:: SELECTED PASSAGE

There's some background on

eliza411's picture

There's some background on the manifest file at http://drupal.org/node/914284. Not sure if it will help it make more sense, but you'll get an idea of who was concerned about it, and they might be able to explain more clearly.

The Drush maintainer team has

sdboyer's picture

The Drush maintainer team has been talking about something like this for a while - we also really want to enable making this kind of sophisticated git workflow easy to use. We have actually be considering making the next version on the "pm" commands highly git-centric (with a much simplified wget function as fallback). From my point of view it looks like what is described here is exactly what we need - I think we would want to include in some higher level interfaces (project name parsing/validation, dependencies, pm-info, pm-updatecode etc), but this would get us a long way.

I considered writing this as patches to drush core (albeit quietly) for a couple weeks before deciding to roll it out as a separate package. Lemme quickly be clear about what, in my mind, having it as a separate package does/does not mean:

I ultimately arrived at dog as the right approach after considering a number of different levels of drush integration and considering the implications that each level would have on ease-of-use for users, consistency of the overall experience, and the ability for the system to 'right' itself after user interference, etc..
I do not see dog as a challenge to or replacement for the existing pm functions, or even necessarily the git_drupalorg package handler. They work well for the patch-together-your-workflow case, and however cool dog might get, we shouldn't ever take away the swiss army knife. Folks can be luddites if they want :)
Also, I have no problem with eventually rolling dog directly into drush once it's more complete, if we all think that's the best way to go. I think it'd be great, actually - would certainly make provisioning with dog easier. But for now, I'd like to keep it separate until it matures, at least into alpha code.

That's where I'm at on it. Sorry to have been a bit quiet about it and just handwave about having a manifesto (which is, yes, still in progress); I kinda went dark on big, wide discussion when I realized that this needed a foundation. Now that this bit is out at least, I'd really welcome some wider discussions with drush peoples - though waiting for the manifesto could really give the fullest possible context.

::::
:: GIVEN ENTRIES

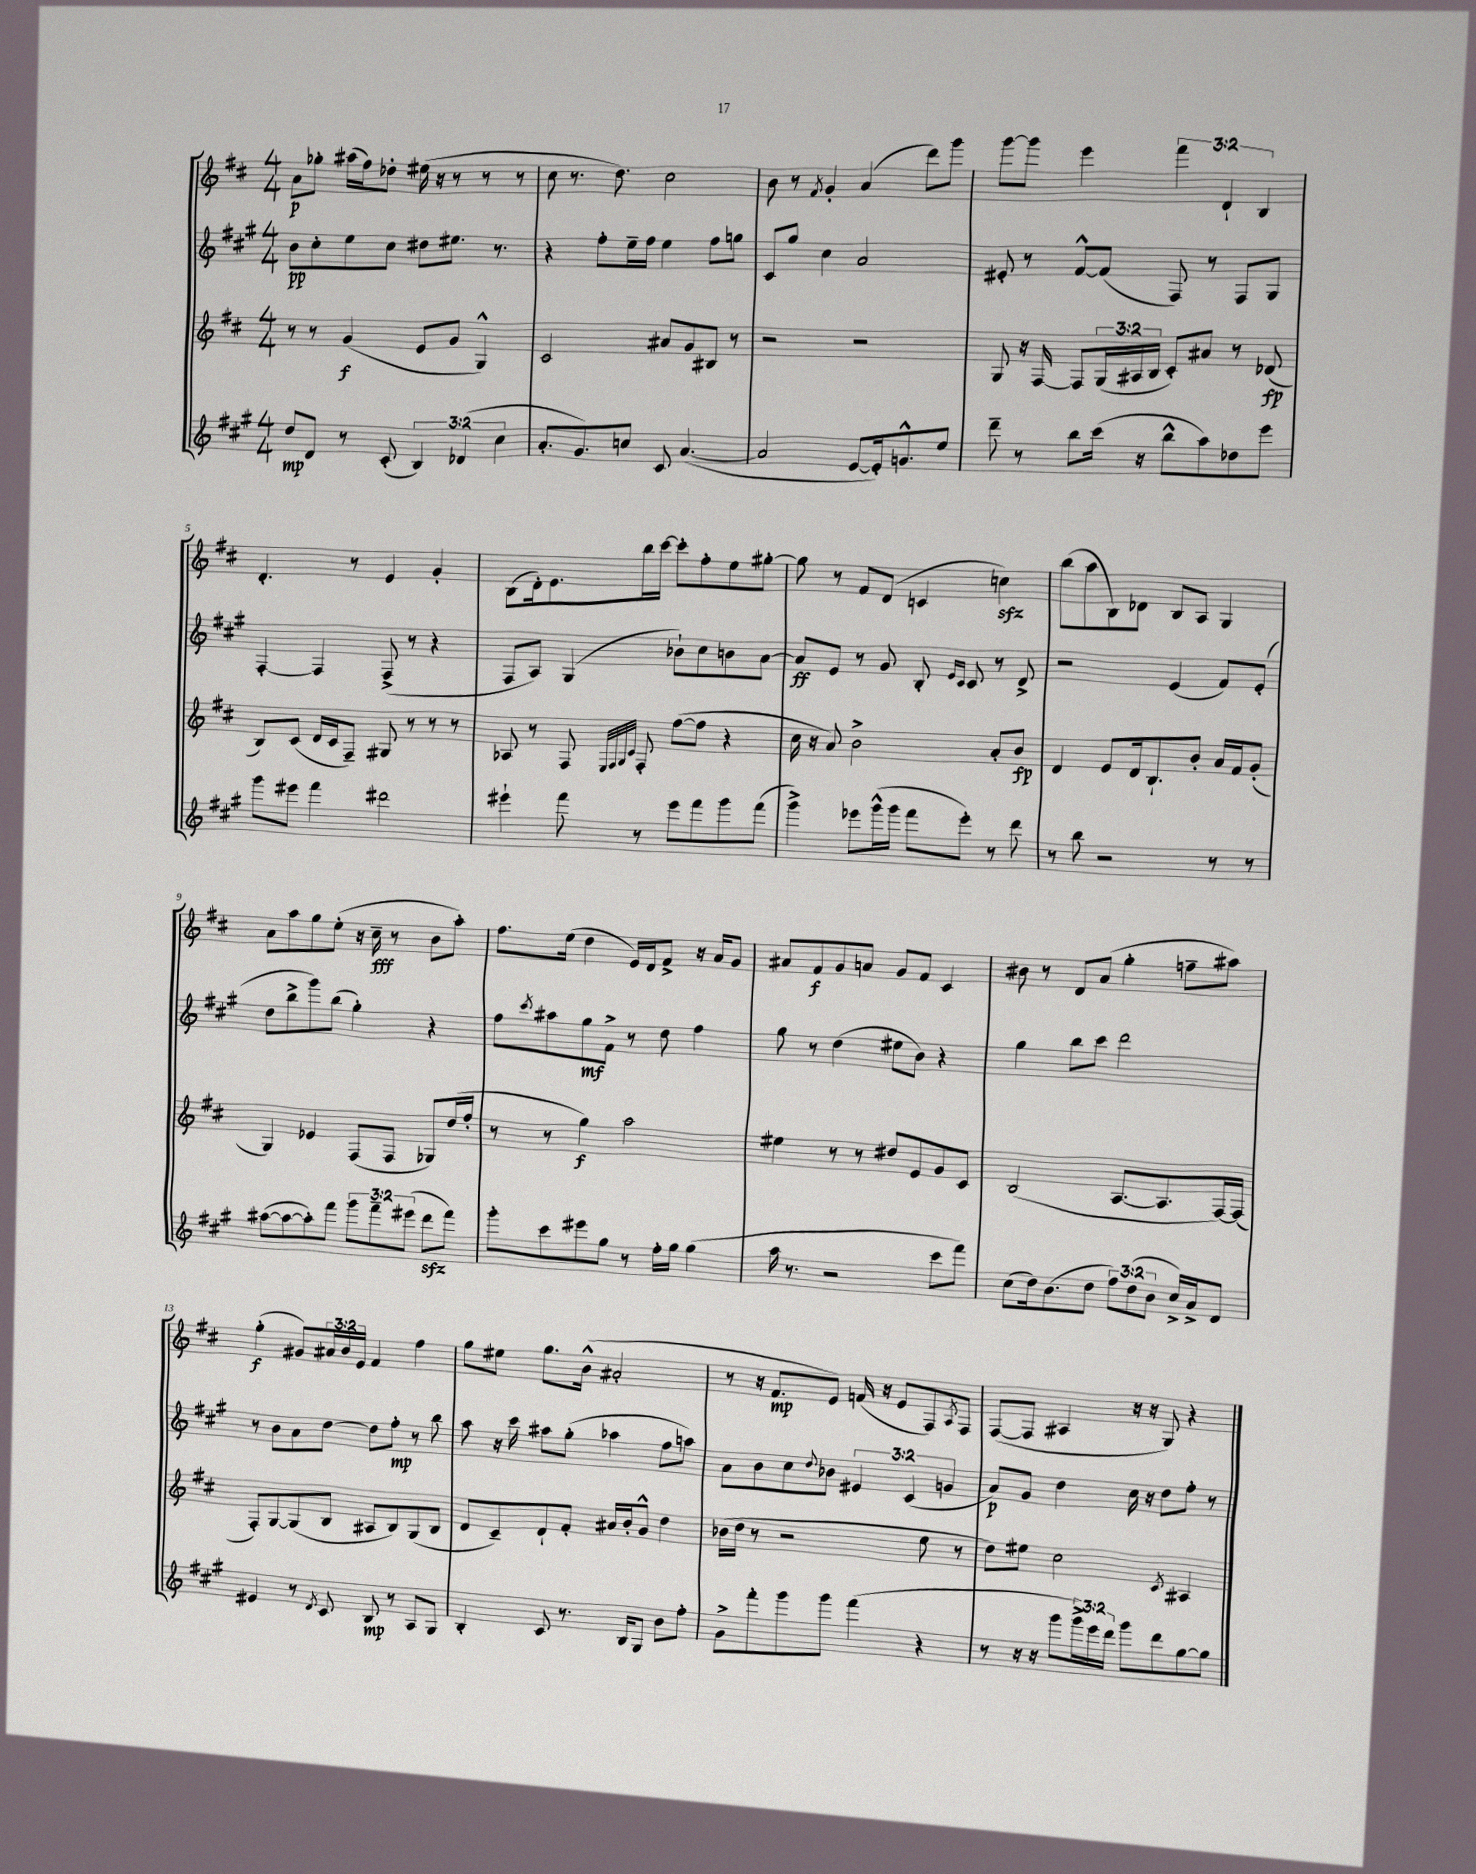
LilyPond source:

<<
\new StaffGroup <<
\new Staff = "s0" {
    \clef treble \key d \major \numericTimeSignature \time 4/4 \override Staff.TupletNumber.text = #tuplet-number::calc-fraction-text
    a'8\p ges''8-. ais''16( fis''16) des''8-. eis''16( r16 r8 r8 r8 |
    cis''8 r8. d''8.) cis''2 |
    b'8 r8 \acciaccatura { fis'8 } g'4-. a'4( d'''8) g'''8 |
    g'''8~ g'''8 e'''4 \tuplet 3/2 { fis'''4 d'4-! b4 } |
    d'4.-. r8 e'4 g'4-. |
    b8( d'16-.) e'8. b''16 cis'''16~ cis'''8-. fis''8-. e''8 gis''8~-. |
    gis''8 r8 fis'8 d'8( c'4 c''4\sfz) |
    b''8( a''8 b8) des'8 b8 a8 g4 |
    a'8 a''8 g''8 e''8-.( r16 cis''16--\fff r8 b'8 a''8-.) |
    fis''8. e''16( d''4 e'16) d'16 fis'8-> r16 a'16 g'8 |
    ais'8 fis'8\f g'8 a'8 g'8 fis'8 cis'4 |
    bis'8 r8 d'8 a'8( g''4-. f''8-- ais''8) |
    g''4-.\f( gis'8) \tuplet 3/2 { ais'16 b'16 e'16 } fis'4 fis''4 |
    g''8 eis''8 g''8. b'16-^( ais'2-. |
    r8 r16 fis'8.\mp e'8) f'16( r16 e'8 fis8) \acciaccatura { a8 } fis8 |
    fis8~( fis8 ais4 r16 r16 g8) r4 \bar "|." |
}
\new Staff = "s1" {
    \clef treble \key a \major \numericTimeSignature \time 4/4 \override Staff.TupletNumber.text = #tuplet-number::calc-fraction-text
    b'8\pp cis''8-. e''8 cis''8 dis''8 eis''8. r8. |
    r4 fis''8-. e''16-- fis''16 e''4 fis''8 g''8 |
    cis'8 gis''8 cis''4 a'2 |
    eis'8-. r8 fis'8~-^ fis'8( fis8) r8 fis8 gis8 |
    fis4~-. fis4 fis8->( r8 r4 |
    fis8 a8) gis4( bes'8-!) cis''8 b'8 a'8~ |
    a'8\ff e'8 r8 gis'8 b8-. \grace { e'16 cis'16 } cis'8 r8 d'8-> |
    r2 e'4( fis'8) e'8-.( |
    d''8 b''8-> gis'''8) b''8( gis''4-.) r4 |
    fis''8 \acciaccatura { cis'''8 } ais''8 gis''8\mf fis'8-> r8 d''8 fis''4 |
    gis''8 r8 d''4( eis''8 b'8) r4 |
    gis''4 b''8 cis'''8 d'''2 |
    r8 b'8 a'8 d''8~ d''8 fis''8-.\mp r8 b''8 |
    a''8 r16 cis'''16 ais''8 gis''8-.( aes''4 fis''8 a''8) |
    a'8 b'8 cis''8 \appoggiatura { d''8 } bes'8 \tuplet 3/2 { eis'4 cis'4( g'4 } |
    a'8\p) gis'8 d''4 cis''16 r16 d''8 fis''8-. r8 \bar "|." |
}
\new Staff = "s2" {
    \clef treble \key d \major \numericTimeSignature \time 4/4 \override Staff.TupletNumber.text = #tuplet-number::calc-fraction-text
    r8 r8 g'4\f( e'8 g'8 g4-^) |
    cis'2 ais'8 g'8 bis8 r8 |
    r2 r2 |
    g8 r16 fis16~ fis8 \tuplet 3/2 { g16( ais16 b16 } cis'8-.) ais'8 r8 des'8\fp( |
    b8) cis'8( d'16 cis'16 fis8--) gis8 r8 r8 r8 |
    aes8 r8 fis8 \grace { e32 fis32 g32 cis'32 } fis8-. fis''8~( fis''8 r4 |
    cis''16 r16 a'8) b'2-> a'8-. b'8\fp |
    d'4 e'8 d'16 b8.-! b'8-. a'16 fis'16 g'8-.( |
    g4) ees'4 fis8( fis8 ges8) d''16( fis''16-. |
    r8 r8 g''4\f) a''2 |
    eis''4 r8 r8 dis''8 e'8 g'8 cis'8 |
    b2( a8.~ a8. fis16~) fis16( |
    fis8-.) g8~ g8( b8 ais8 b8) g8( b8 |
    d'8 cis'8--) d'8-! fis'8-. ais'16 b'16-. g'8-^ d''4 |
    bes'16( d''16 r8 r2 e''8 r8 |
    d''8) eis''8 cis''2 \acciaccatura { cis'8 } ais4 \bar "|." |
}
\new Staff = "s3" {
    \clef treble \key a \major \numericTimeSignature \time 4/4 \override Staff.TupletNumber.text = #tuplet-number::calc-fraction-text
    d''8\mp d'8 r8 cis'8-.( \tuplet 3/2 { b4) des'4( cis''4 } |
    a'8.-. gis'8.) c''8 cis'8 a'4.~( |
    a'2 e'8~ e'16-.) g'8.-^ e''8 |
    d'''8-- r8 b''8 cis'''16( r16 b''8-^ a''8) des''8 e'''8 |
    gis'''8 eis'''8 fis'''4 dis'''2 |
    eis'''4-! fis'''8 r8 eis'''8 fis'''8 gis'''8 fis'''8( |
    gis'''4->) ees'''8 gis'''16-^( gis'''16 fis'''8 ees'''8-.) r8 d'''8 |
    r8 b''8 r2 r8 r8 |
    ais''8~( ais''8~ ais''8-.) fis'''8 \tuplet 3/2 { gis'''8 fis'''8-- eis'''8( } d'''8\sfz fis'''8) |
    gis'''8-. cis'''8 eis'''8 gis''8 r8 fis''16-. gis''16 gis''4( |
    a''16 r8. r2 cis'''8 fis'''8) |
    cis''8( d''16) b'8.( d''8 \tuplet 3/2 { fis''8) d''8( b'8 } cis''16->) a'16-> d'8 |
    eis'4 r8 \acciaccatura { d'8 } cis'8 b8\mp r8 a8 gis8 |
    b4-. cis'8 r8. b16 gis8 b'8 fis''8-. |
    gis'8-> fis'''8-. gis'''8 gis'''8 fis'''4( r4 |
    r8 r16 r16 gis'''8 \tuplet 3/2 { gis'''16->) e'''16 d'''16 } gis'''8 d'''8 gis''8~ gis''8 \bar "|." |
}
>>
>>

::::

▶ [OBJECTIVE]:
Answer these questions using the forum thread about dog and Drush.
1. At what address is background on the manifest file given?
2. What has the Drush maintainer team been considering for the next version of the "pm" commands?
3. Until what point does the thread say dog should stay a separate package?

▶ [WRITTEN REPLY]:
1. http://drupal.org/node/914284
2. Making them highly git-centric, with a much simplified wget function as a fallback.
3. Until it matures, at least into alpha code.